Your goal
Nothing before the line containing "the desert bush at (x=6, y=256) | 9570" should appear; please restate that line and every later line word for word through the end of the listing.

Exercise inputs
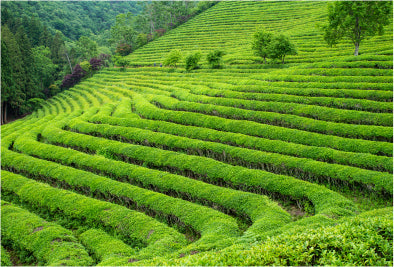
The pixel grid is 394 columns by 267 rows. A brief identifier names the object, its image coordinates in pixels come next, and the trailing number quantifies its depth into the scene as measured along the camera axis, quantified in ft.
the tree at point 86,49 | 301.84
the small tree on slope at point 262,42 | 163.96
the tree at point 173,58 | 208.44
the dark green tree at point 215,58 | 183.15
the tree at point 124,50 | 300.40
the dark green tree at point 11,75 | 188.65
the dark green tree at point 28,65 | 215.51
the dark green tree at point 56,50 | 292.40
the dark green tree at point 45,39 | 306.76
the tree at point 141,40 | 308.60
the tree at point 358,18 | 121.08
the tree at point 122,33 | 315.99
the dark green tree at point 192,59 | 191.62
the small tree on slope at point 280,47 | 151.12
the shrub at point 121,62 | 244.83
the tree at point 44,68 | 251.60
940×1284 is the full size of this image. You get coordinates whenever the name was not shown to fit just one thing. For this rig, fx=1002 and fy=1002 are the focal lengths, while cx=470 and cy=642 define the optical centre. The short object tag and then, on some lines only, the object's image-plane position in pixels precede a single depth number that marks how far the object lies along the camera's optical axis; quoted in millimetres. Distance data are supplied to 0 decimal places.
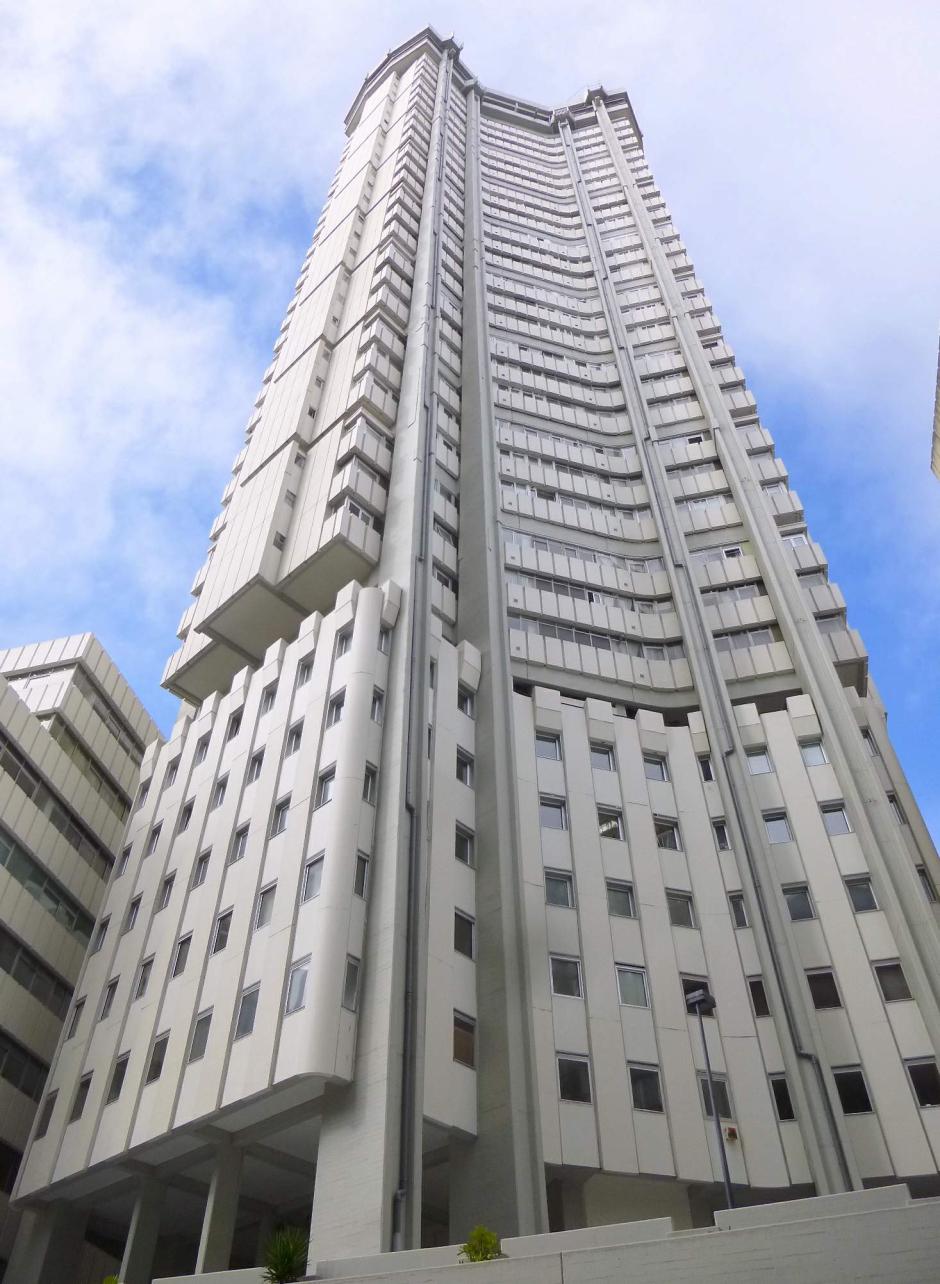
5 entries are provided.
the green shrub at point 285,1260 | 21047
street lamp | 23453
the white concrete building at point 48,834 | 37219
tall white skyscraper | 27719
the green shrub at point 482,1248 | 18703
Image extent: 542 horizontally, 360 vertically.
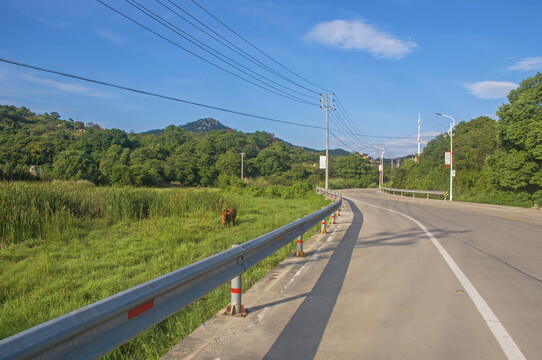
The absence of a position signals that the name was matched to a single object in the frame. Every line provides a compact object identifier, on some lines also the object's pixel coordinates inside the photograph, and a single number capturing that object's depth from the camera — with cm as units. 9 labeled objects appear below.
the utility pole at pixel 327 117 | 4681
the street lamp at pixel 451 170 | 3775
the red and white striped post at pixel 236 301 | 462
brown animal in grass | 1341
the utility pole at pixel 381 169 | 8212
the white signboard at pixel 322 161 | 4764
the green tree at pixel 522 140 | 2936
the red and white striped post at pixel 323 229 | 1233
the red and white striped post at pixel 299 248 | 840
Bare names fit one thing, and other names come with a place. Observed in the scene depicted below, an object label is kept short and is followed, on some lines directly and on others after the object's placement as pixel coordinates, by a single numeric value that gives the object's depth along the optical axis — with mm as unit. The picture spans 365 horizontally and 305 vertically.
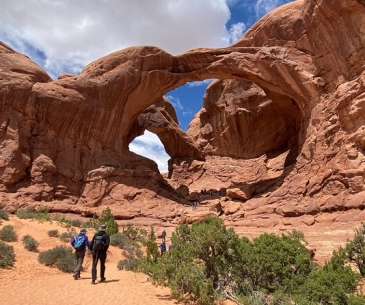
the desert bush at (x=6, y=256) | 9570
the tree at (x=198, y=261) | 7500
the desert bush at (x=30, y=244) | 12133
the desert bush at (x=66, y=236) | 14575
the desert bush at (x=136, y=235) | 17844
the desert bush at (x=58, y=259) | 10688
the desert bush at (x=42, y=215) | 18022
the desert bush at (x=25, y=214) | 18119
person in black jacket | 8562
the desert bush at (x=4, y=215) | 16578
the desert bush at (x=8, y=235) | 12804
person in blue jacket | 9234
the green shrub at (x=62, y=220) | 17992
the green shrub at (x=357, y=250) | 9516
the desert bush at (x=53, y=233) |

Expected answer
the desert bush at (x=6, y=256) | 9570
the tree at (x=198, y=261) | 7500
the desert bush at (x=30, y=244) | 12133
the desert bush at (x=66, y=236) | 14575
the desert bush at (x=136, y=235) | 17844
the desert bush at (x=58, y=259) | 10688
the desert bush at (x=42, y=215) | 18022
the desert bush at (x=25, y=214) | 18119
person in black jacket | 8562
the desert bush at (x=4, y=215) | 16578
the desert bush at (x=8, y=235) | 12804
person in blue jacket | 9234
the green shrub at (x=62, y=220) | 17992
the green shrub at (x=357, y=250) | 9516
the desert bush at (x=53, y=233) |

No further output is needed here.